I've been dealing with my illnesses for about seven year now and, in a way, things have gotten better. But one thing I've come to realize over the years is that my physical health immensely impacts my mental health and subsequently, my mental illness also greatly affects my physical health. When my POTS flares up and I have fainting spells, my depression gets worse. My anxiety increases for fear of another episode.

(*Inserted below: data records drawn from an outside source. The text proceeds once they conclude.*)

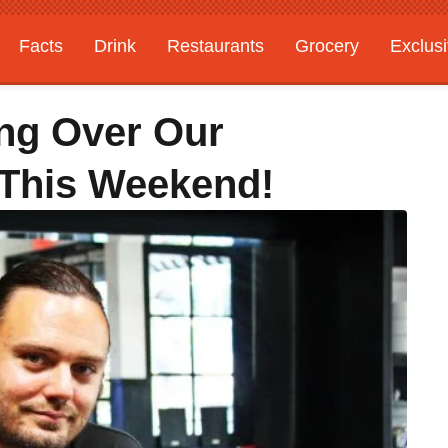
Facts
Drink
Restaurants
Grocery
Exclus
ing Over Our
 This Weekend!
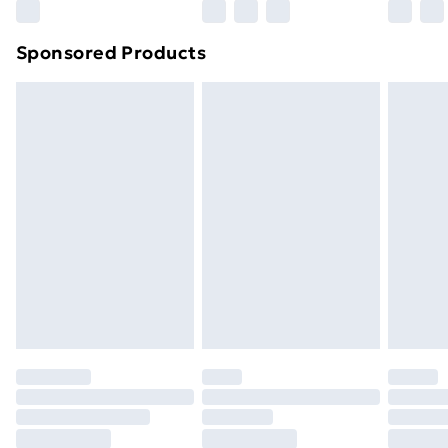
Northern Ireland Super Saver Delivery
£2.99
Sponsored Products
Northern Ireland Standard Delivery
£4.99
Northern Ireland Express Delivery
£5.99
Order before 7pm Sunday - Thursday (Delivery
Monday - Saturday)
Unlimited Delivery
£14.99
Free Delivery For A Year
Find Out More
Please note, some delivery methods are not available
for products delivered by our brand partners & they
may have longer delivery times.
Find out more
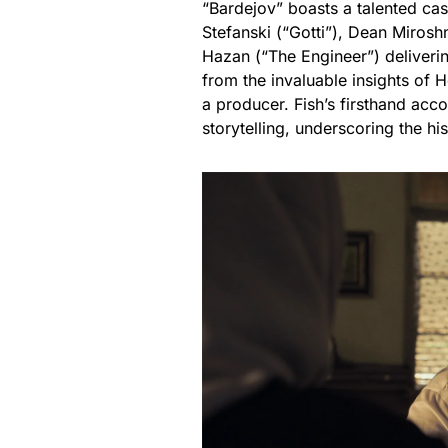
“Bardejov” boasts a talented cas
Stefanski (“Gotti”), Dean Mirosh
Hazan (“The Engineer”) deliveri
from the invaluable insights of H
a producer. Fish’s firsthand acco
storytelling, underscoring the hi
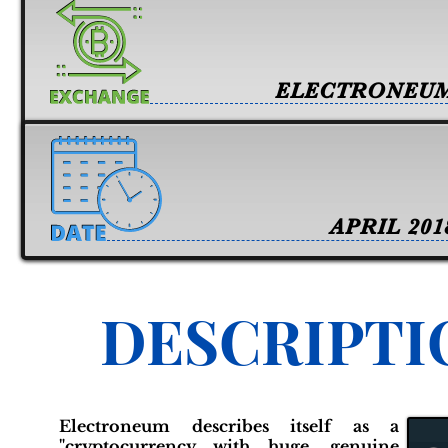
ELECTRONEU
APRIL 201
DESCRIPTI
Electroneum describes itself as a
"cryptocurrency with huge, genuine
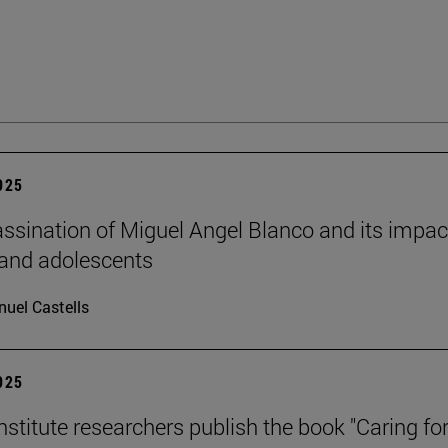
2025
ssination of Miguel Angel Blanco and its impac
 and adolescents
uel Castells
2025
stitute researchers publish the book "Caring for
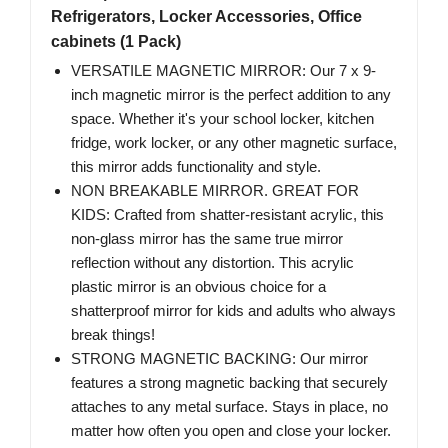
Refrigerators, Locker Accessories, Office
cabinets (1 Pack)
VERSATILE MAGNETIC MIRROR: Our 7 x 9-
inch magnetic mirror is the perfect addition to any
space. Whether it's your school locker, kitchen
fridge, work locker, or any other magnetic surface,
this mirror adds functionality and style.
NON BREAKABLE MIRROR. GREAT FOR
KIDS: Crafted from shatter-resistant acrylic, this
non-glass mirror has the same true mirror
reflection without any distortion. This acrylic
plastic mirror is an obvious choice for a
shatterproof mirror for kids and adults who always
break things!
STRONG MAGNETIC BACKING: Our mirror
features a strong magnetic backing that securely
attaches to any metal surface. Stays in place, no
matter how often you open and close your locker.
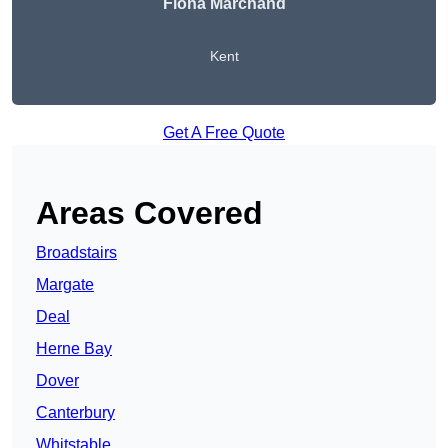
Fiona Marchand
Kent
Get A Free Quote
Areas Covered
Broadstairs
Margate
Deal
Herne Bay
Dover
Canterbury
Whitstable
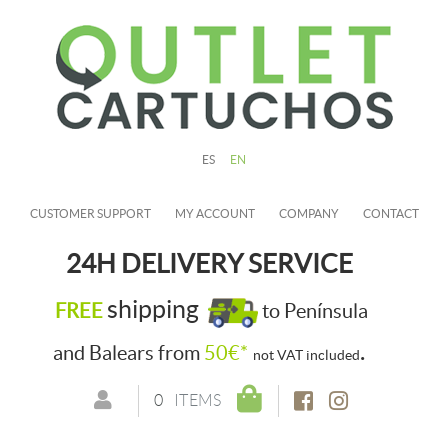
ES
EN
CUSTOMER SUPPORT
MY ACCOUNT
COMPANY
CONTACT
24H DELIVERY SERVICE
shipping
FREE
to Península
.
and Balears from
50€*
not VAT included
0
ITEMS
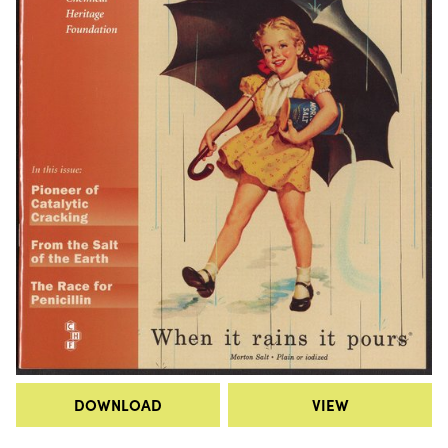
DOWNLOAD
VIEW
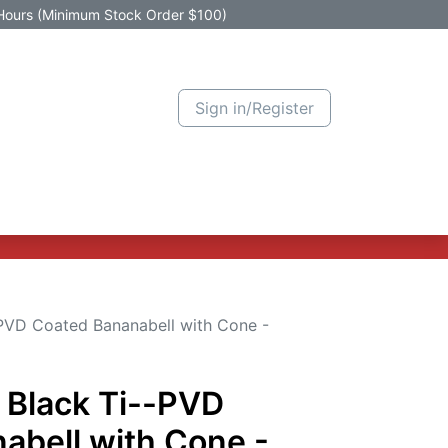
Hours (Minimum Stock Order $100)
Sign in/Register
Active Promotion
New Arrivals
Contact us
Help
-PVD Coated Bananabell with Cone -
 Black Ti--PVD
abell with Cone -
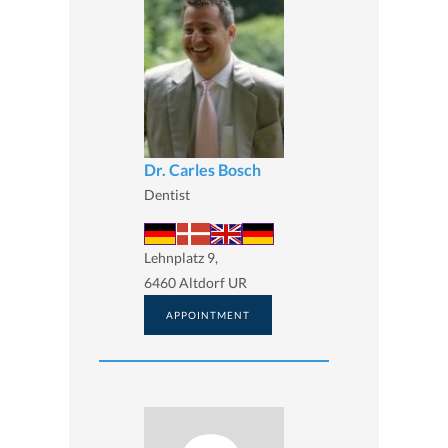
Dr. Carles Bosch
Dentist
Lehnplatz 9,
6460 Altdorf UR
APPOINTMENT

However, when I'm struggling in the depths of my depression or I'm not managing my anxiety, my POTS gets worse. This cycle goes on and on and it is difficult to control. For awhile, I felt like my body was controlling me when I should be controlling it.

 

Because of my illnesses, I, like many other people with this condition, have a difficult time going to school and/or work. Managing my health, both physical and emotional, is my full-time job. Trust me, I would love to be at my dream university with my friends by my side, but I can't achieve my dreams if I don't take care of myself.

 

Taking medication to help me manage my POTS and mental illnesses are vital in order for me to stay stable. I also have to be mindful and take in a lot of extra salt and fluids to help me manage some other symptoms brought on by POTS. However, I must also engage in rigorous behavioral therapy, both individual and group, to manage my mental illnesses. Like I mentioned before, when one health problem flares up, so does the other. It has been extremely important for me to take care of my illnesses if I want to stay healthy and out of the hospital.

 

Juggling these illnesses has been nowhere near easy and there is no doubt in my mind that had I not developed my POTS, my depression would not have spiraled out of control the way that it did. While my POTS was not triggered by any emotional issues, I know that if I stop managing one illness, the other ones rear their ugly heads out and will start to control my life once more.

 

As crazy as it may seem, my illnesses aren't as bad as others with these illnesses. I can still function and walk without needing a wheelchair, I was able to still play sports in high school (despite fainting several times), I'm not bed-bound, and I can still function like a normal young adult. Unfortunately, because it's hard to tell that I have these illnesses unless I'm face down on the ground, many people don't realize just how hard I have to fight to stay on my feet- literally. I do, however, believe that if I did not have these illnesses (as awful as they are) I wouldn't be as strong as I am today. I wouldn't be so passionate about ending the stigma around mental illnesses and invisible disabilities and I definitely wouldn't be a writer. Writing got me through numerous hospitalizations and helped me to express how difficult it has been to deal with my illnesses.

 

Like I mentioned before, as much as I wish I could be at school or working, my health is currently my full-time job. So for now, I'll just work on me, for me, and I'll keep working so that one day, I can accomplish my dreams.